My friend finished making dodecahedrons, and her next project is to make regular icosahedrons (20-sided dice). Again she wants to know: what is the dihedral angle between any two adjacent faces?

Perhaps this can be solved without the use of spherical trig? ;P

Each side of the die is an equilateral triangle. Consider two adjacent sides sharing one edge, and on each triangle draw an altitude from the middle of the shared edge to the corner opposite. If we connect the ends of these two lines with a third line, and find the lengths of all three lines, we can calculate the angle X between the two triangular sides using the law of cosines.
Set the length of each edge of the icosahedron arbitrarily to 1. The height of the altitude on each triangle is then sqrt(3)/2.

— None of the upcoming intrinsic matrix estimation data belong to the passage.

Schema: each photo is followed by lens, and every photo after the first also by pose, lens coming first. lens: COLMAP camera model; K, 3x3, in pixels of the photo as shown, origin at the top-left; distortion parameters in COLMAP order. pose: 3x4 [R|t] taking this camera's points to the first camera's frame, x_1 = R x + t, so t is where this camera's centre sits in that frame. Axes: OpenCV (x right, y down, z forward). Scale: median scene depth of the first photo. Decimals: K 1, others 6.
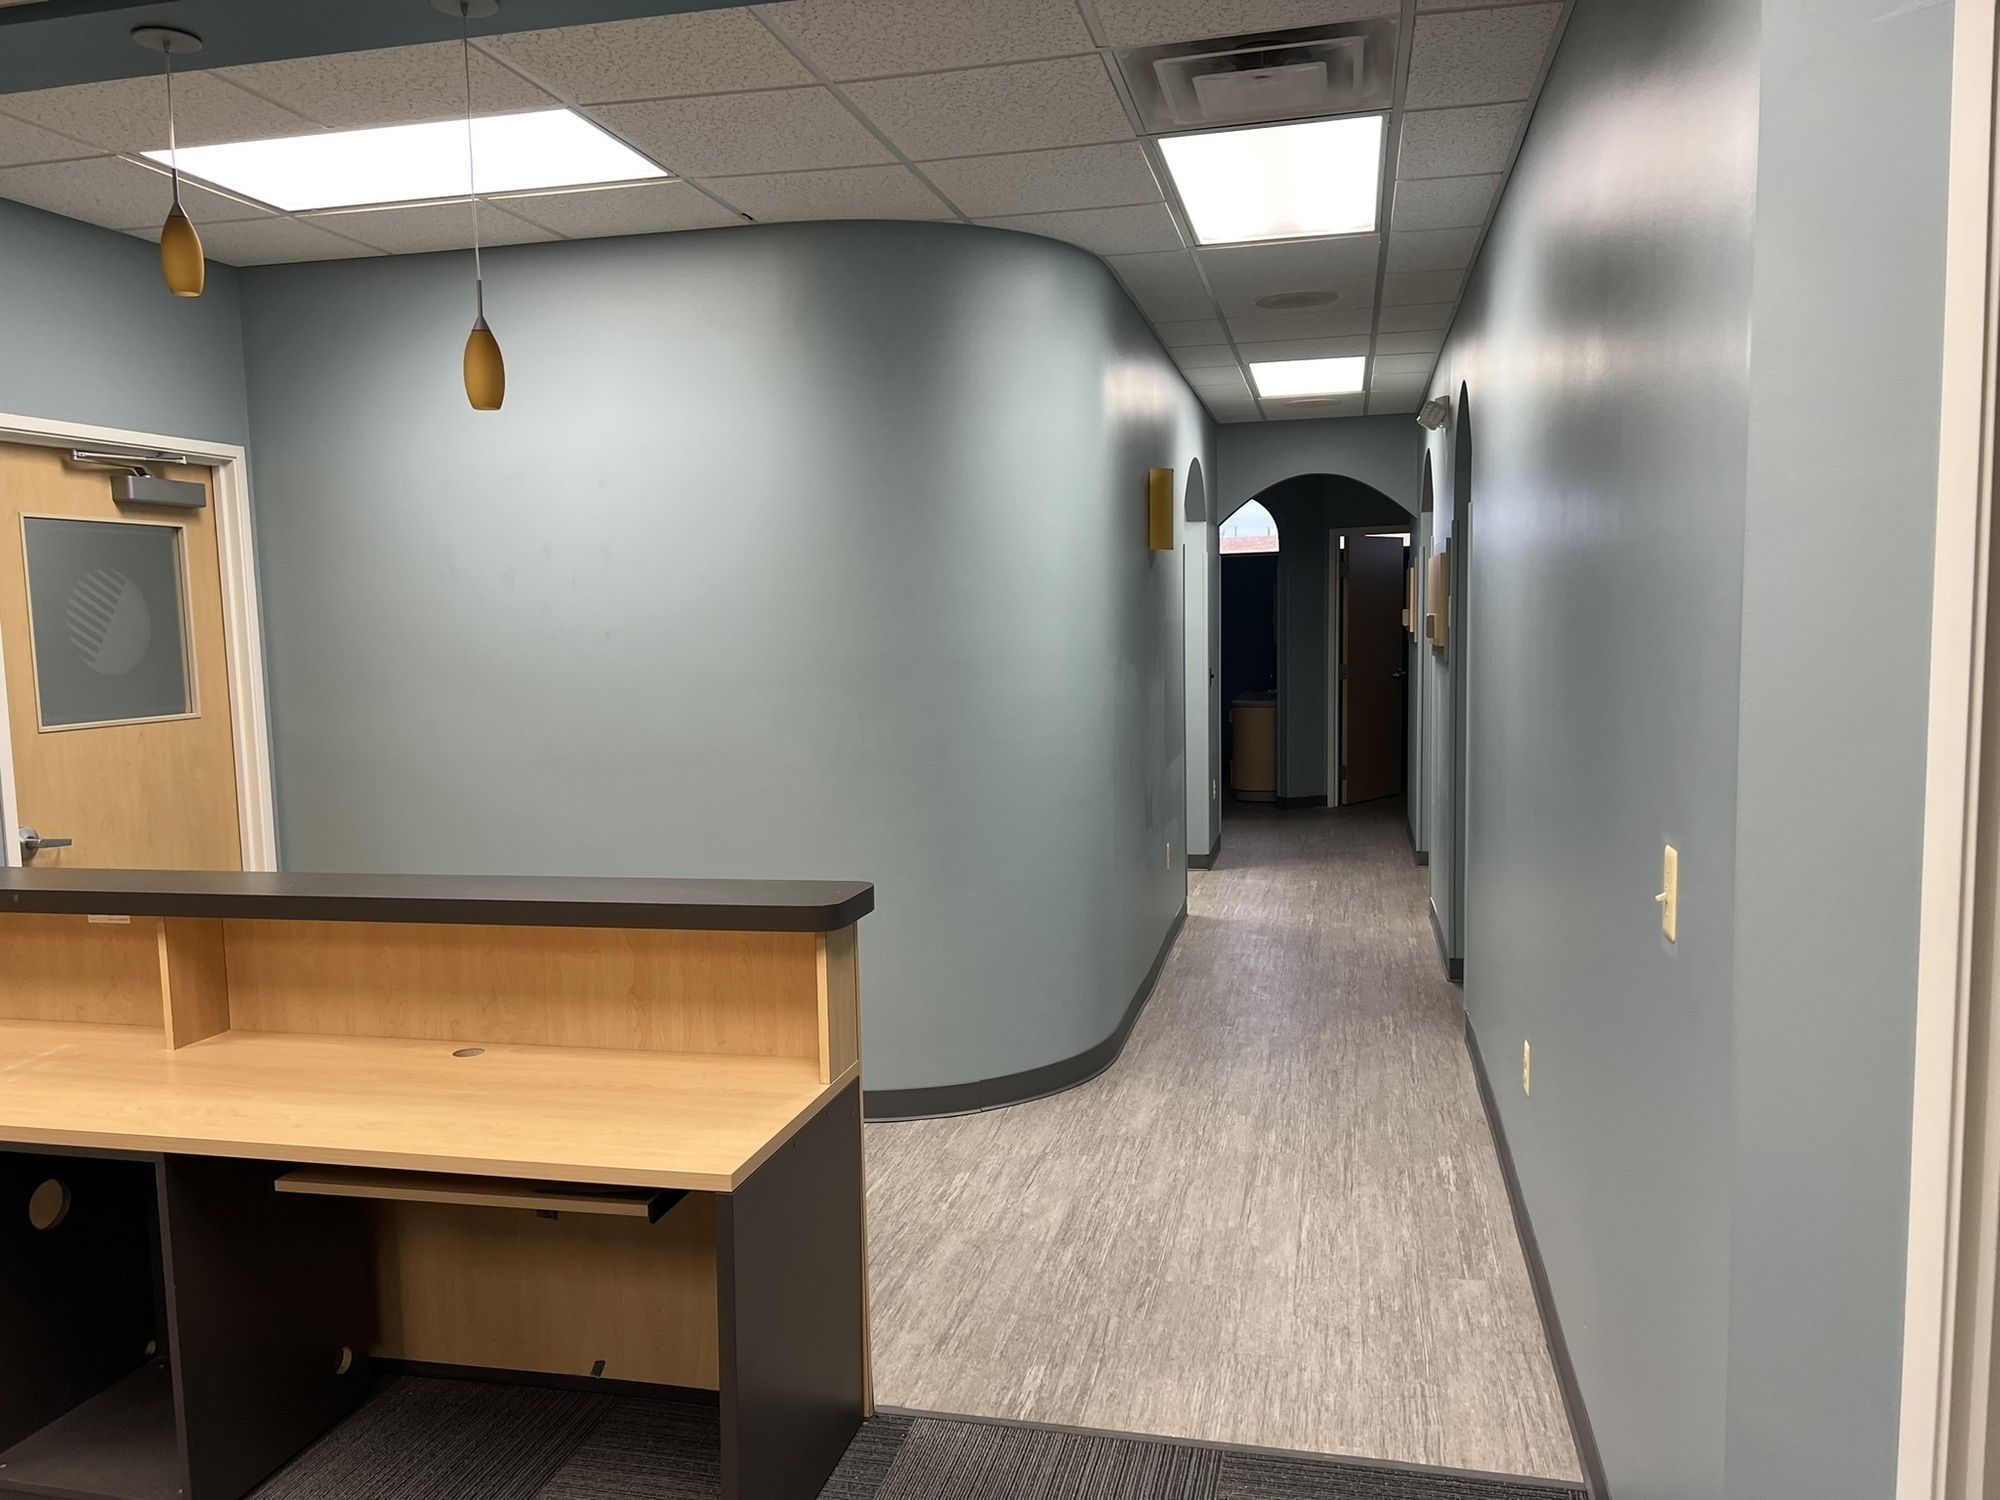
lens RADIAL K [[1504.0, 0, 1003.6], [0, 1504.0, 759.4], [0, 0, 1]] dist [0.052042, -0.053545]
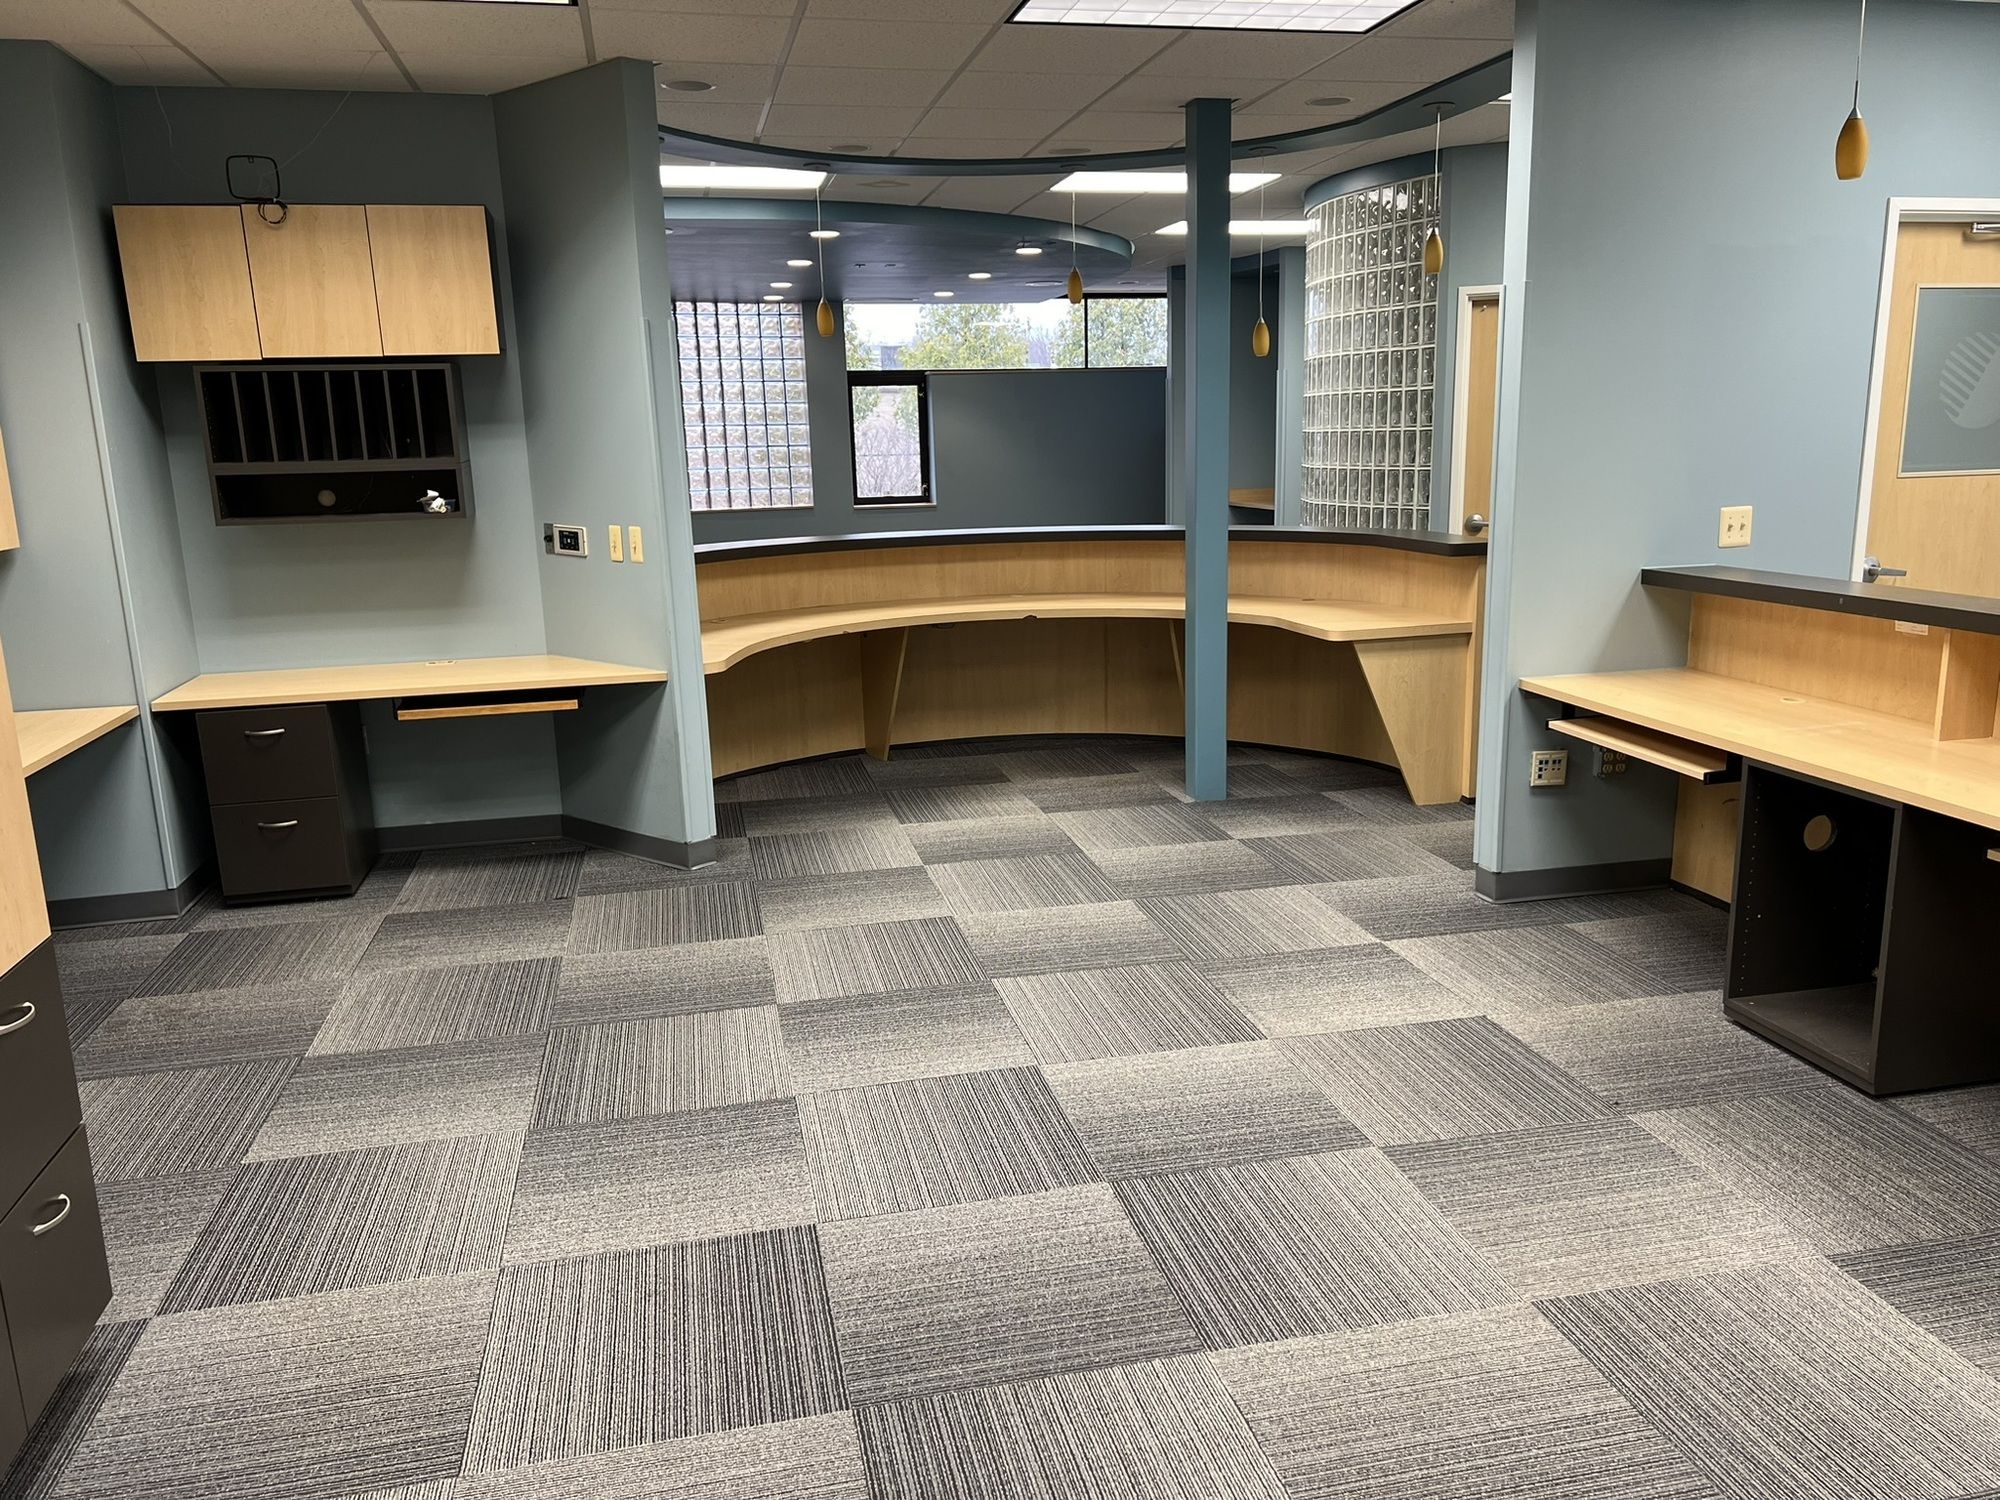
lens RADIAL K [[1504.0, 0, 1007.4], [0, 1504.0, 762.2], [0, 0, 1]] dist [0.052042, -0.053545]
pose [[0.442092, 0.208134, -0.872488, 0.171392], [-0.076111, 0.977902, 0.194716, 0.026804], [0.893735, -0.019677, 0.448164, -0.186969]]
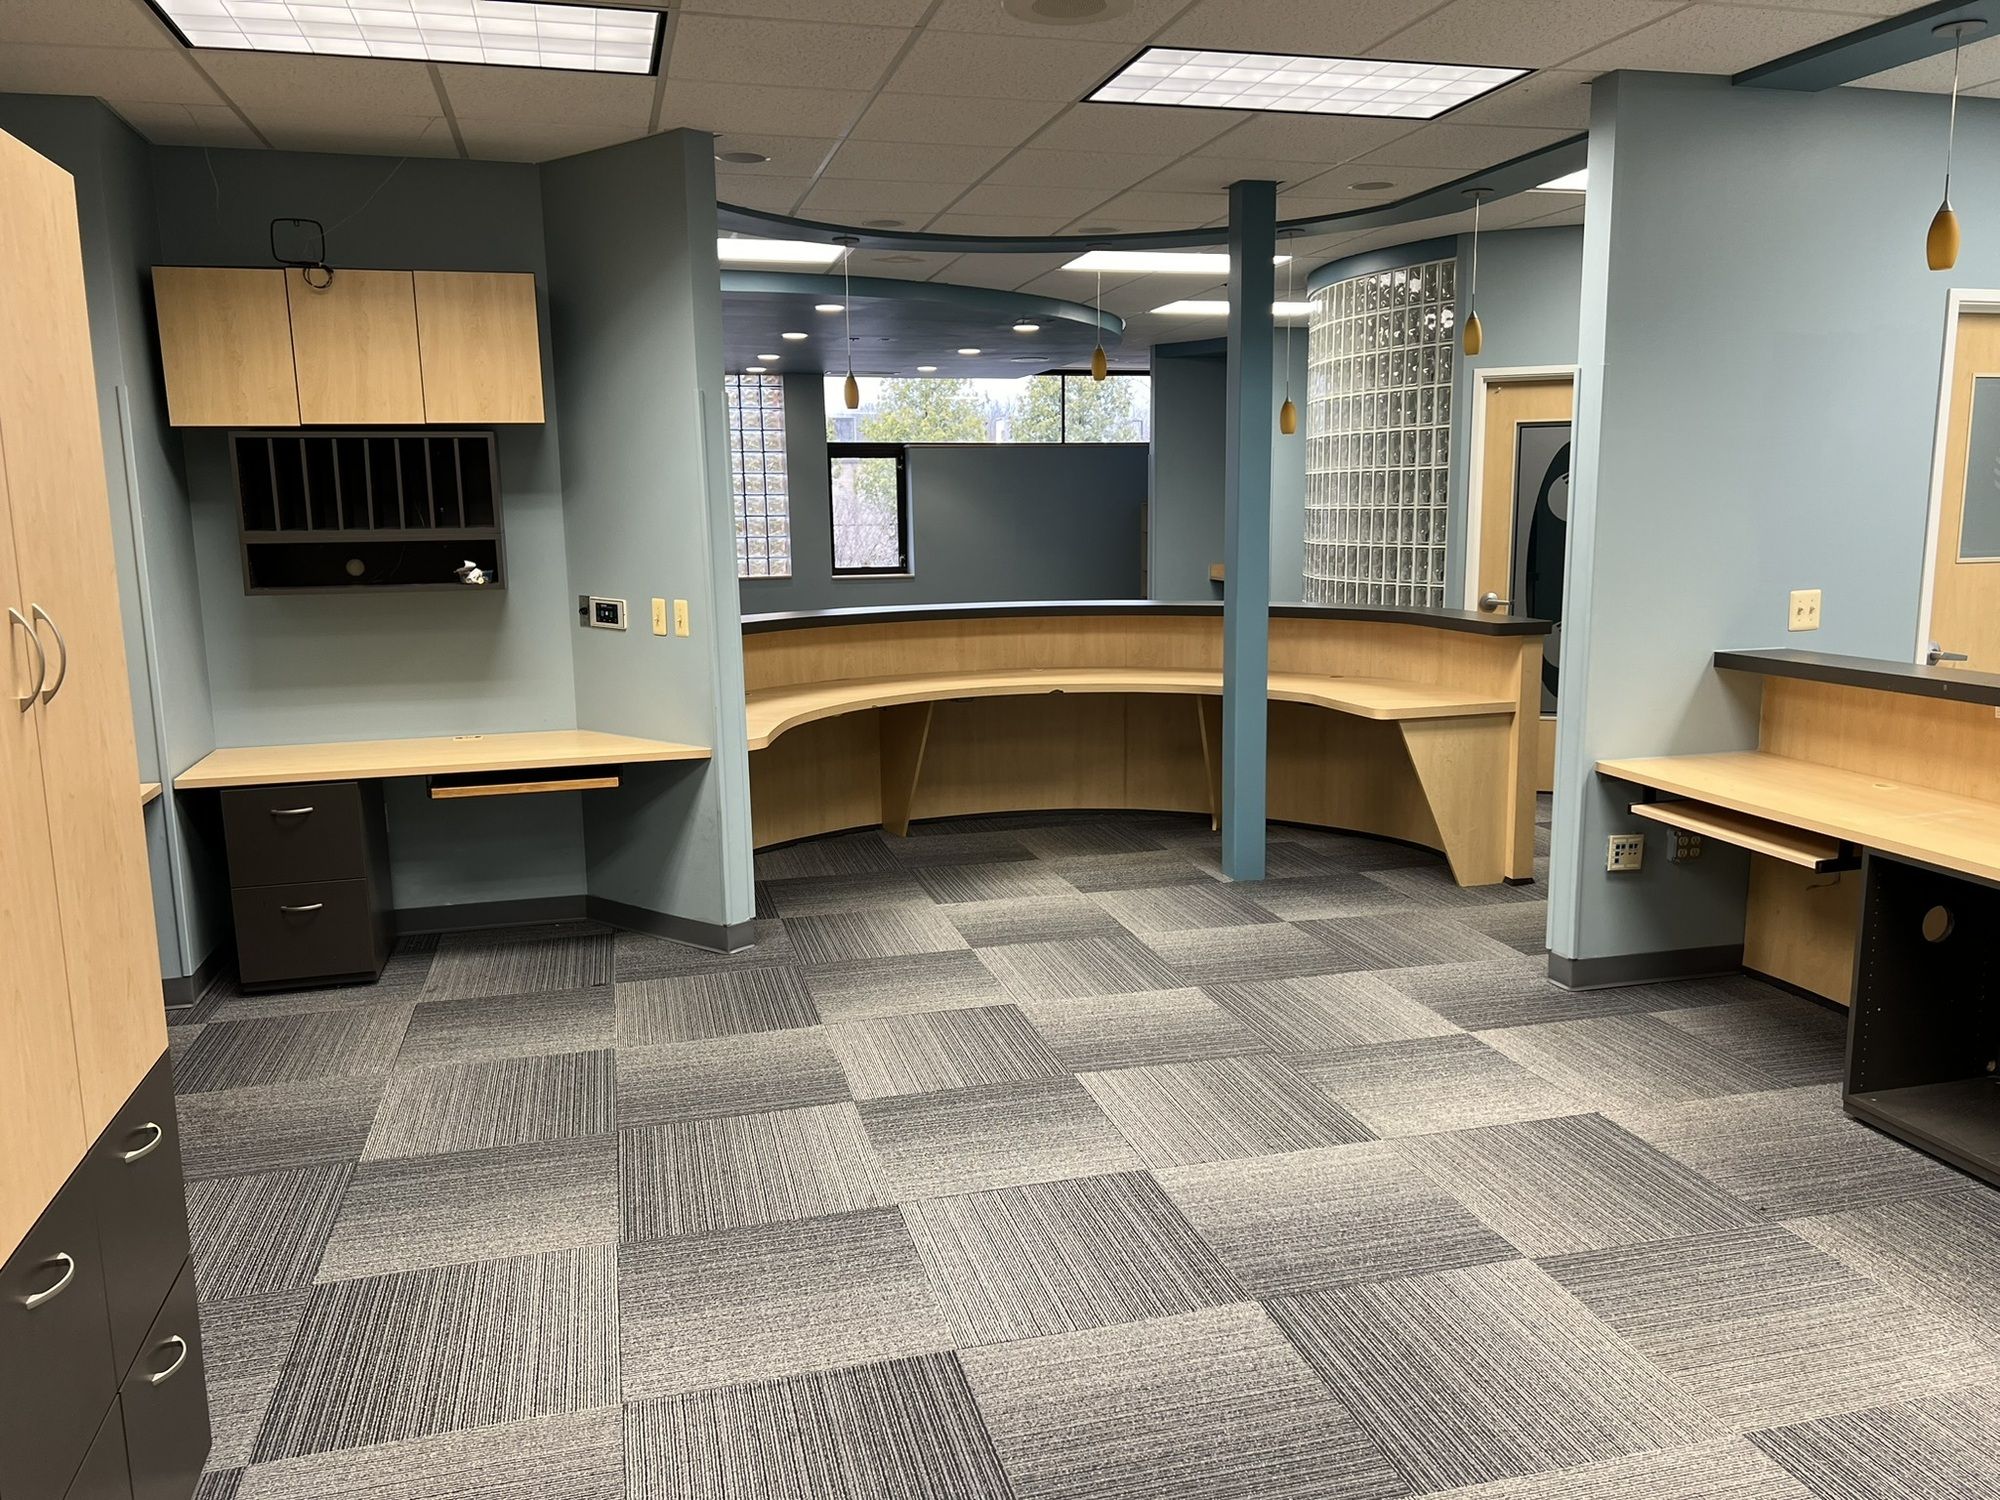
lens RADIAL K [[1504.0, 0, 1000.3], [0, 1504.0, 752.0], [0, 0, 1]] dist [0.052042, -0.053545]
pose [[0.474200, 0.164757, -0.864864, 0.075780], [-0.086375, 0.986301, 0.140532, 0.032303], [0.876170, 0.008063, 0.481935, -0.276910]]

Every vertex of the icosahedron consists of five triangles meeting at one point. The perimeter created by the outer edges of these five triangles is a regular pentagon with length of sides = 1. For any two adjacent triangles in this group, one end of the shared edge falls on a corner of the pentagon, and the corners of the pentagon immediately on either side are coincident to the corners of the triangles opposite their shared edge. A line between these two corners will have a length L where

L^2 = 1^2 + 1^2 – 2*1*1*cos(108) = 2.61803

Plugging in the lengths of the three sides of our mystery triangle,

L^2 = [sqrt(3)/2]^2 + [sqrt(3)/2]^2 – 2* sqrt(3)/2* sqrt(3)/2*cos(X)
X = arccos [(L^2 – 3/4 – 3/4) / (-2*3/4)]
X = arccos(-0.74535)
X = 138.189 degrees

Posted by Tim Axoy on 2003-04-18 12:55:41